Iron levels tend to drop naturally during pregnancy and it drops further in multiple pregnancies making you prone to maternal anaemia. You will need between 30 and 60 milligrams of iron daily throughout your pregnancy. Your doctor might put you on iron supplements just to make sure that your blood levels do not go down. Foods such as red meat and dried fruit are good for you.
The frequent manufacture and repair of your body tissue and regulation of blood sugar levels will require you to increase your intake of foods rich in magnesium. Magnesium also builds strong bones and teeth for your babies. Maintaining adequate levels prevents the uterus from contracting too soon, a high possibility when you’re carrying more than one baby in the womb. The best food sources are pumpkin and sunflower seeds, wheat germ, unblanched almonds and yoghurt.
Sit in the morning sun to increase Vitamin D uptake by your body.
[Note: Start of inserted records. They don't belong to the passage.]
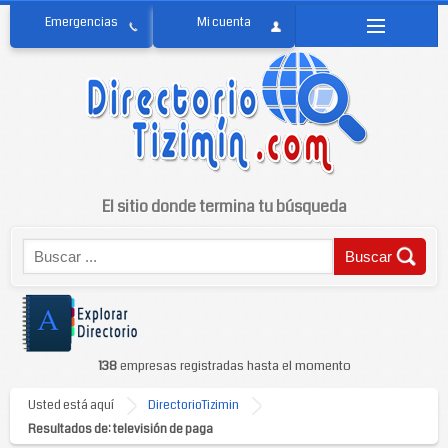
El sitio donde termina tu búsqueda
138
empresas registradas hasta el momento
Usted está aquí
DirectorioTizimin
Resultados de: televisión de paga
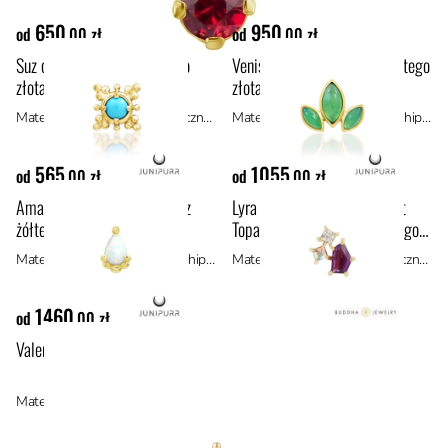
650
950
od
,00 zł
od
,00 zł
Suz ozdoba push-in z żółtego
Venis II ozdoba push-in z żółtego
złota 14k
złota 14k
Materiał: materiały hipoalergiczne, złoto 14k
Materiał: złoto 14k, materiały hipoalergiczne
565
1055
od
,00 zł
od
,00 zł
Amani Opal ozdoba push-in z
Lyra Amethyst Mercury Mist
żółtego złota 14k
Topaz ozdoba push-in z żółtego
złota 14k
Materiał: złoto 14k, materiały hipoalergiczne
Materiał: materiały hipoalergiczne, złoto 14k
1460
od
,00 zł
Valentina Amethyst ozdoba push-in z żółtego złota 14k
Materiał: materiały hipoalergiczne, złoto 14k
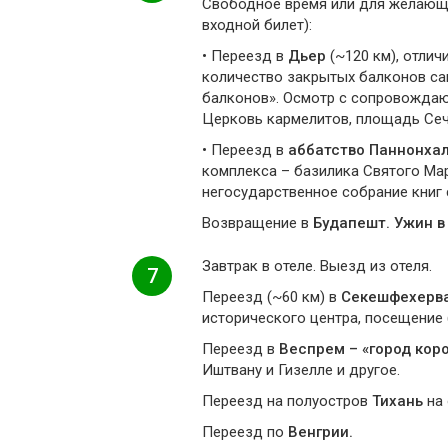
Свободное время или для желаю
входной билет):
• Переезд в
Дьер
(~120 км), отли
количество закрытых балконов са
балконов». Осмотр с сопровождаю
Церковь кармелитов, площадь Сеч
• Переезд в
аббатство Паннонха
комплекса – базилика Святого Мар
негосударственное собрание книг 
Возвращение в
Будапешт. Ужин 
Завтрак в отеле. Выезд из отеля.
7
Переезд (~60 км) в
Секешфехерв
исторического центра, посещение 
Переезд в
Веспрем – «город кор
Иштвану и Гизелле и другое.
Переезд на полуостров
Тихань
на 
Переезд по
Венгрии.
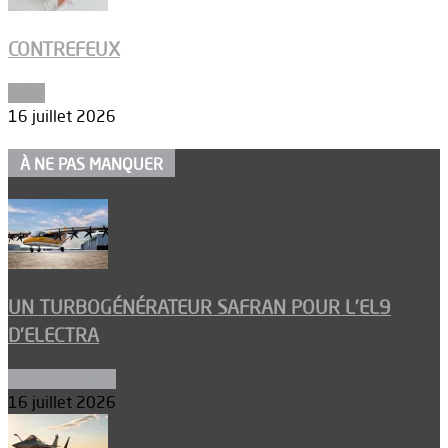
CONTREFEUX
Edito
16 juillet 2026
À NE PAS MANQUER
UN TURBOGÉNÉRATEUR SAFRAN POUR L’EL9
D’ELECTRA
Environnement
16 juillet 2026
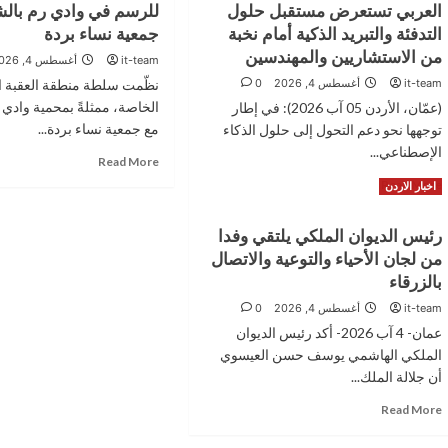
عن
السكرتير
جديداً
العربي تستعرض مستقبل حلول
للرسم في وادي رم بالش
الحزب
العام
في
التدفئة والتبريد الذكية أمام نخبة
جمعية نساء بردة
الديمقراطي
لYNDK
الصويفية
من الاستشاريين والمهندسين
الاجتماعي
في
it-team
أغسطس 4, 2026
فيليج
الذكرى
it-team
أغسطس 4, 2026
0
نظّمت سلطة منطقة العقبة ال
الثانية
الخاصة، ممثلةً بمحمية وادي ر
(عمّان، الأردن 05 آب 2026): في إطار
عشرة
مع جمعية نساء بردة...
توجهها نحو دعم التحول إلى حلول الذكاء
لكارثة
الإصطناعي...
شنكال
Read
Read More
(سنجار)
more
Read
Read More
اخبار الاردن
about
more
سلطة
about
رئيس الديوان الملكي يلتقي وفدا
العقبة
سامسونج
تنظم
من لجان الأحياء والتوعية والاتصال
إلكترونكس
أمسية
المشرق
بالزرقاء
فنية
العربي
it-team
أغسطس 4, 2026
0
للرسم
تستعرض
في
عمان- 4 آب 2026- أكد رئيس الديوان
مستقبل
وادي
حلول
الملكي الهاشمي يوسف حسن العيسوي
رم
التدفئة
أن جلالة الملك...
بالشراكة
والتبريد
مع
Read
Read More
الذكية
جمعية
more
أمام
نساء
about
نخبة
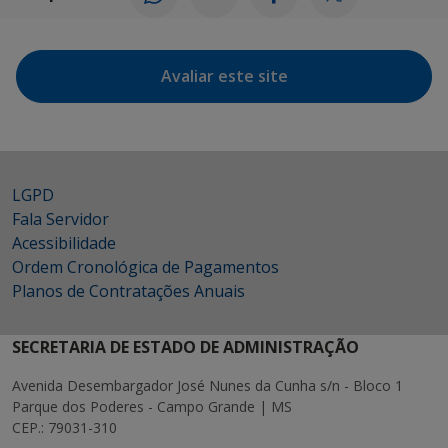
Avaliar este site
LGPD
Fala Servidor
Acessibilidade
Ordem Cronológica de Pagamentos
Planos de Contratações Anuais
SECRETARIA DE ESTADO DE ADMINISTRAÇÃO
Avenida Desembargador José Nunes da Cunha s/n - Bloco 1
Parque dos Poderes - Campo Grande | MS
CEP.: 79031-310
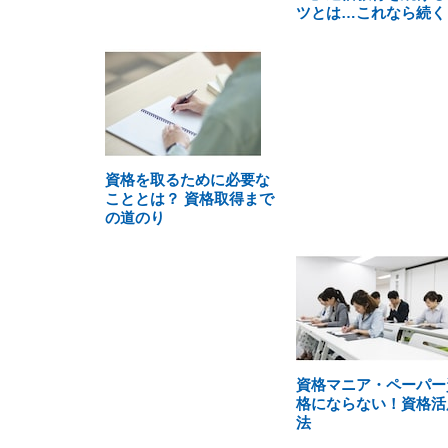
ツとは…これなら続く
資格を取るために必要な
こととは？ 資格取得まで
の道のり
資格マニア・ペーパー
格にならない！資格活
法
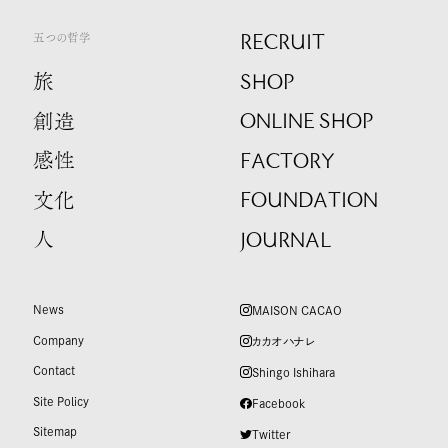
RECRUIT
五つの哲学
SHOP
旅
ONLINE SHOP
創造
FACTORY
感性
FOUNDATION
文化
JOURNAL
人
News
MAISON CACAO
Company
カカオハナレ
Contact
Shingo Ishihara
Site Policy
Facebook
Sitemap
Twitter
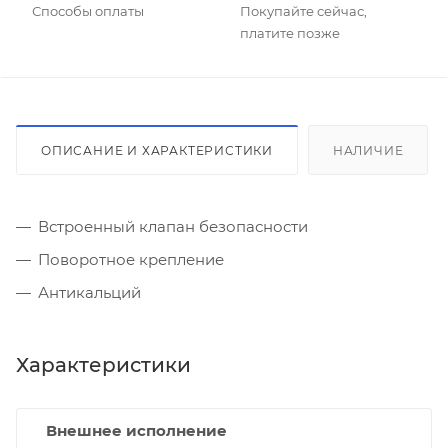
Способы оплаты
Покупайте сейчас,
платите позже
ОПИСАНИЕ И ХАРАКТЕРИСТИКИ
НАЛИЧИЕ
Встроенный клапан безопасности
Поворотное крепление
Антикальций
Характеристики
Внешнее исполнение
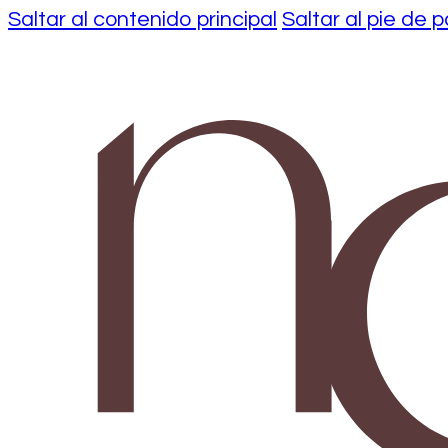
Saltar al contenido principal
Saltar al pie de 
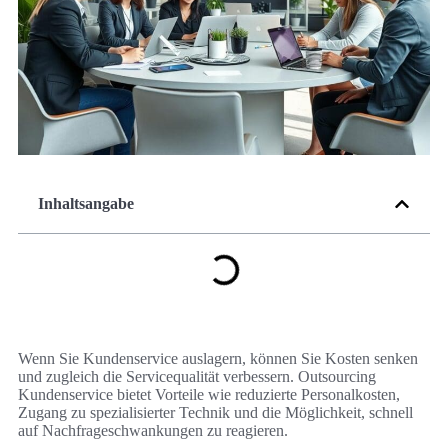
Inhaltsangabe
Wenn Sie Kundenservice auslagern, können Sie Kosten senken
und zugleich die Servicequalität verbessern. Outsourcing
Kundenservice bietet Vorteile wie reduzierte Personalkosten,
Zugang zu spezialisierter Technik und die Möglichkeit, schnell
auf Nachfrageschwankungen zu reagieren.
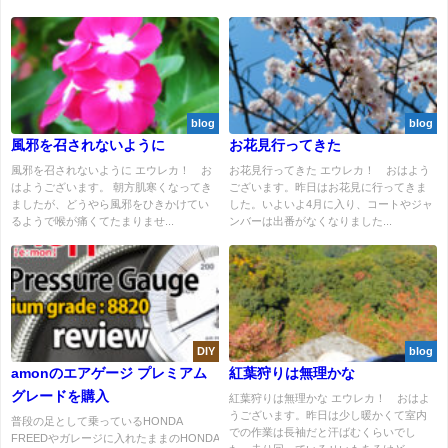
blog
blog
風邪を召されないように
お花見行ってきた
風邪を召されないように エウレカ！ お
お花見行ってきた エウレカ！ おはよう
はようございます。 朝方肌寒くなってき
ございます。昨日はお花見に行ってきま
ましたが、どうやら風邪をひきかけてい
した。いよいよ4月に入り、コートやジャ
るようで喉が痛くてたまりませ...
ンバーは出番がなくなりました...
DIY
blog
amonのエアゲージ プレミアム
紅葉狩りは無理かな
グレードを購入
紅葉狩りは無理かな エウレカ！ おはよ
うございます。昨日は少し暖かくて室内
普段の足として乗っているHONDA
での作業は長袖だと汗ばむくらいでし
FREEDやガレージに入れたままのHONDA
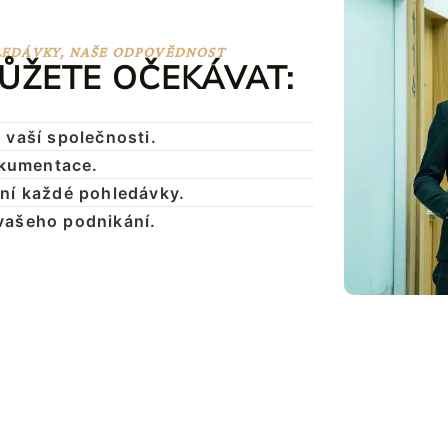
OHLEDÁVKY, NAŠE ODPOVĚDNOST
MŮŽETE OČEKÁVAT:
 vaší společnosti.
dokumentace.
ění každé pohledávky.
vašeho podnikání.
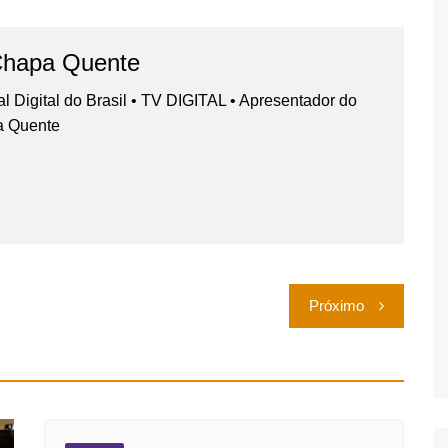
Chapa Quente
nal Digital do Brasil • TV DIGITAL • Apresentador do
a Quente
Próximo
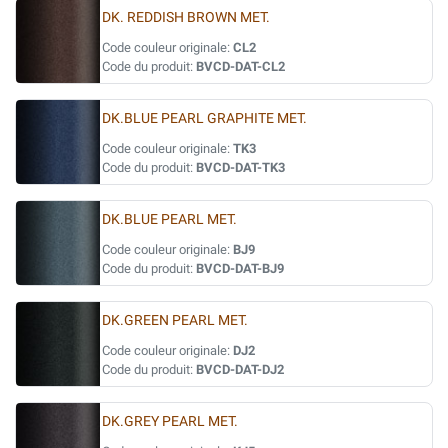
DK. REDDISH BROWN MET.
Code couleur originale:
CL2
Code du produit:
BVCD-DAT-CL2
DK.BLUE PEARL GRAPHITE MET.
Code couleur originale:
TK3
Code du produit:
BVCD-DAT-TK3
DK.BLUE PEARL MET.
Code couleur originale:
BJ9
Code du produit:
BVCD-DAT-BJ9
DK.GREEN PEARL MET.
Code couleur originale:
DJ2
Code du produit:
BVCD-DAT-DJ2
DK.GREY PEARL MET.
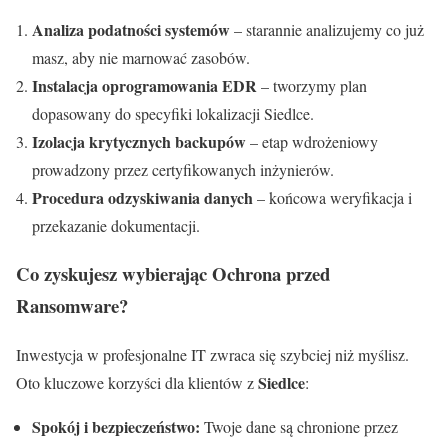
Analiza podatności systemów
– starannie analizujemy co już
masz, aby nie marnować zasobów.
Instalacja oprogramowania EDR
– tworzymy plan
dopasowany do specyfiki lokalizacji Siedlce.
Izolacja krytycznych backupów
– etap wdrożeniowy
prowadzony przez certyfikowanych inżynierów.
Procedura odzyskiwania danych
– końcowa weryfikacja i
przekazanie dokumentacji.
Co zyskujesz wybierając Ochrona przed
Ransomware?
Inwestycja w profesjonalne IT zwraca się szybciej niż myślisz.
Siedlce
Oto kluczowe korzyści dla klientów z
:
Spokój i bezpieczeństwo:
Twoje dane są chronione przez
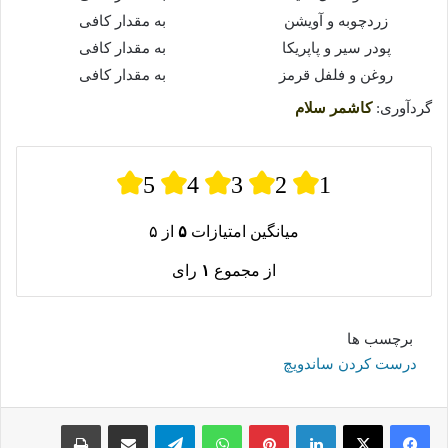
زردچوبه و آویشن
به مقدار کافی
پودر سیر و پاپریکا
به مقدار کافی
روغن و فلفل قرمز
به مقدار کافی
گردآوری:
کاشمر سلام
5
4
3
2
1
میانگین امتیازات
۵
از ۵
از مجموع
۱
رای
برچسب ها
درست کردن ساندویچ
لینکدین
پینترست
واتس آپ
تلگرام
اشتراک گذاری از طریق ایمیل
چاپ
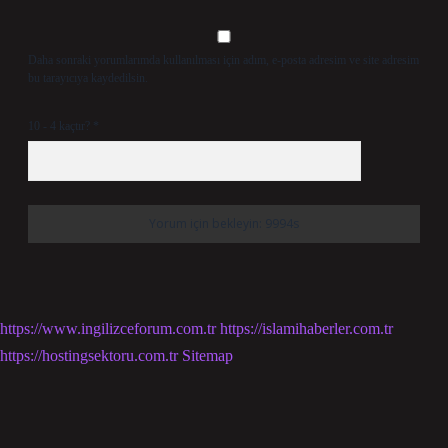
Daha sonraki yorumlarımda kullanılması için adım, e-posta adresim ve site adresim
bu tarayıcıya kaydedilsin.
10 - 4 kaçtır?
*
https://www.ingilizceforum.com.tr
https://islamihaberler.com.tr
https://hostingsektoru.com.tr
Sitemap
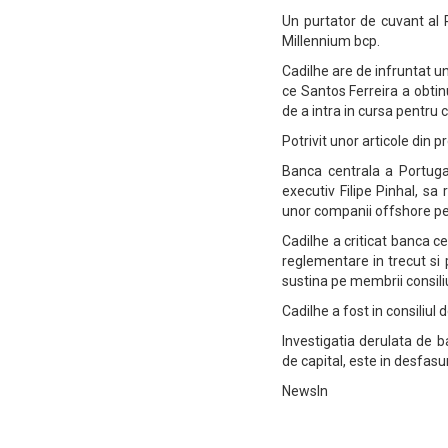
Un purtator de cuvant al P
Millennium bcp.
Cadilhe are de infruntat 
ce Santos Ferreira a obtinu
de a intra in cursa pentru 
Potrivit unor articole din 
Banca centrala a Portuga
executiv Filipe Pinhal, s
unor companii offshore pen
Cadilhe a criticat banca c
reglementare in trecut si 
sustina pe membrii consili
Cadilhe a fost in consiliul
Investigatia derulata de b
de capital, este in desfas
NewsIn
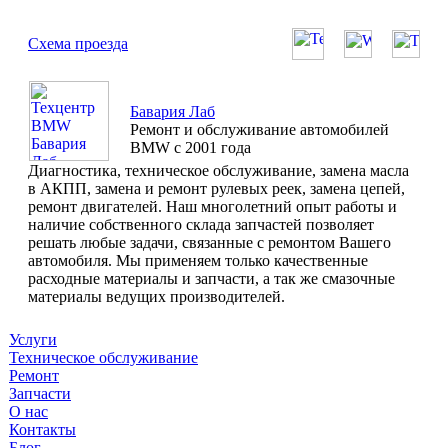
Схема проезда
Бавария Лаб
Ремонт и обслуживание автомобилей
BMW с 2001 года
Диагностика, техническое обслуживание, замена масла
в АКПП, замена и ремонт рулевых реек, замена цепей,
ремонт двигателей. Наш многолетний опыт работы и
наличие собственного склада запчастей позволяет
решать любые задачи, связанные с ремонтом Вашего
автомобиля. Мы применяем только качественные
расходные материалы и запчасти, а так же смазочные
материалы ведущих производителей.
Услуги
Техническое обслуживание
Ремонт
Запчасти
О нас
Контакты
Блог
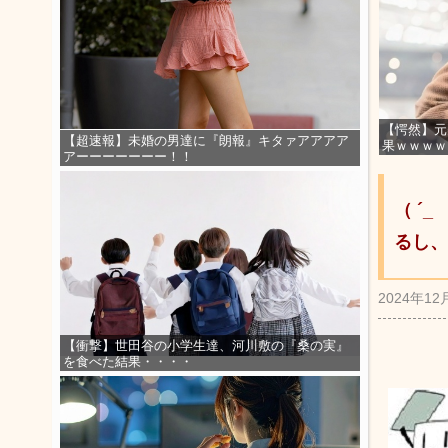
【愕然】元
【超速報】未婚の男達に『朗報』キタァアアアア
果ｗｗｗｗ
アーーーーーーー！！
（ ´
るし、
2024年12
【衝撃】世田谷の小学生達、河川敷の『桑の実』
を食べた結果・・・・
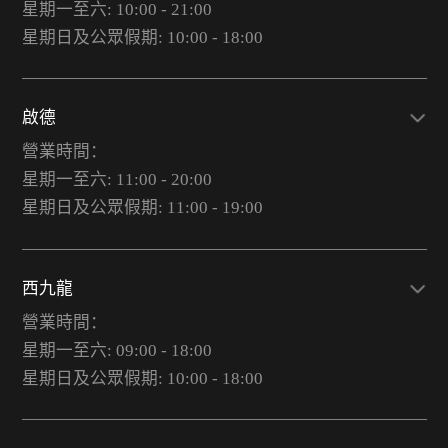
星期一至六: 10:00 - 21:00
星期日及公眾假期: 10:00 - 18:00
啟德
營業時間：
星期一至六: 11:00 - 20:00
星期日及公眾假期: 11:00 - 19:00
西九龍
營業時間：
星期一至六: 09:00 - 18:00
星期日及公眾假期: 10:00 - 18:00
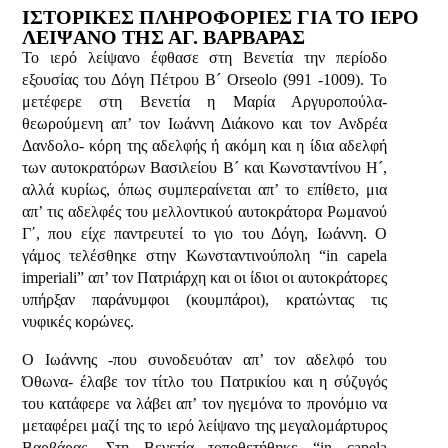
ΙΣΤΟΡΙΚΕΣ ΠΛΗΡΟΦΟΡΙΕΣ ΓΙΑ ΤΟ ΙΕΡΟ
ΛΕΙΨΑΝΟ ΤΗΣ ΑΓ. ΒΑΡΒΑΡΑΣ
Το ιερό λείψανο έφθασε στη Βενετία την περίοδο
εξουσίας του Δόγη Πέτρου Β´ Orseolο (991 -1009). Το
μετέφερε στη Βενετία η Μαρία Αργυροπούλα-
θεωρούμενη απ’ τον Ιωάννη Διάκονο και τον Ανδρέα
Δανδολο- κόρη της αδελφής ή ακόμη και η ίδια αδελφή
των αυτοκρατόρων Βασιλείου Β´ και Κωνσταντίνου Η´,
αλλά κυρίως, όπως συμπεραίνεται απ’ το επίθετο, μια
απ’ τις αδελφές του μελλοντικού αυτοκράτορα Ρωμανού
Γ΄, που είχε παντρευτεί το γιο του Δόγη, Ιωάννη. Ο
γάμος τελέσθηκε στην Κωνσταντινούπολη “in capela
imperiali” απ’ τον Πατριάρχη και οι ίδιοι οι αυτοκράτορες
υπήρξαν παράνυμφοι (κουμπάροι), κρατώντας τις
νυφικές κορώνες.
Ο Ιωάννης -που συνοδευόταν απ’ τον αδελφό του
Όθωνα- έλαβε τον τίτλο του Πατρικίου και η σύζυγός
του κατάφερε να λάβει απ’ τον ηγεμόνα το προνόμιο να
μεταφέρει μαζί της το ιερό λείψανο της μεγαλομάρτυρος
Βαρβάρας. Στη Βενετία τοποθετήθηκε “in capela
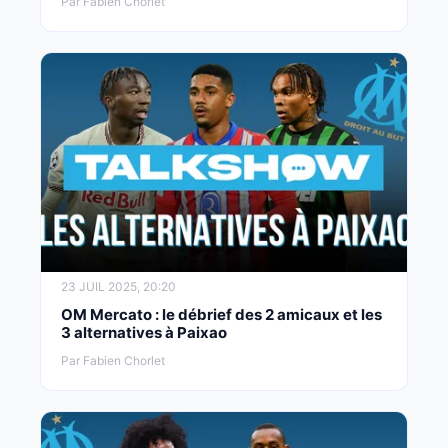
Par Fabien Chorlet
23 JUIL 2025, 20:20
OM Mercato : le débrief des 2 amicaux et les
3 alternatives à Paixao
Par Fabien Chorlet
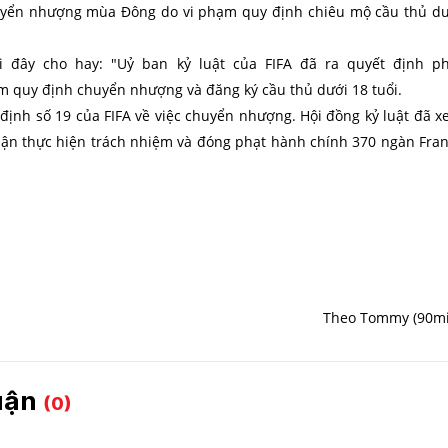
huyển nhượng mùa Đông do vi phạm quy định chiêu mộ cầu thủ d
 đây cho hay: "Uỷ ban kỷ luật của FIFA đã ra quyết định ph
ạm quy định chuyển nhượng và đăng ký cầu thủ dưới 18 tuổi.
định số 19 của FIFA về việc chuyển nhượng. Hội đồng kỷ luật đã 
hận thực hiện trách nhiệm và đóng phạt hành chính 370 ngàn Fra
Theo Tommy (90mi
luận
(0)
Good levels of this vital vitamin will increase blood circulation in the placenta and aid in calcium absorption so that your babies will have improved bone mass at birth. A fortified cup of orange juice, soymilk and breakfast cereals, fatty fish like tuna, mackerel, and salmon, beef liver and egg yolks are good alternatives for you on a rainy or chilly morning.
For the sake of your bones get enough calcium during pregnancy. 1,500 to2,000 milligrams of calcium a day is the recommended dose for multiple pregnancies. This essential nutrient can reduce the severity and lower the risk of developing pre-eclampsia, low birth weight and preterm delivery, which are common disorders in multiple pregnancies. You may opt for yoghurt because it has a higher level of calcium compared to fresh milk.
Choose foods that give you the most nutritional value with the least servings and eat several smaller meals throughout the day.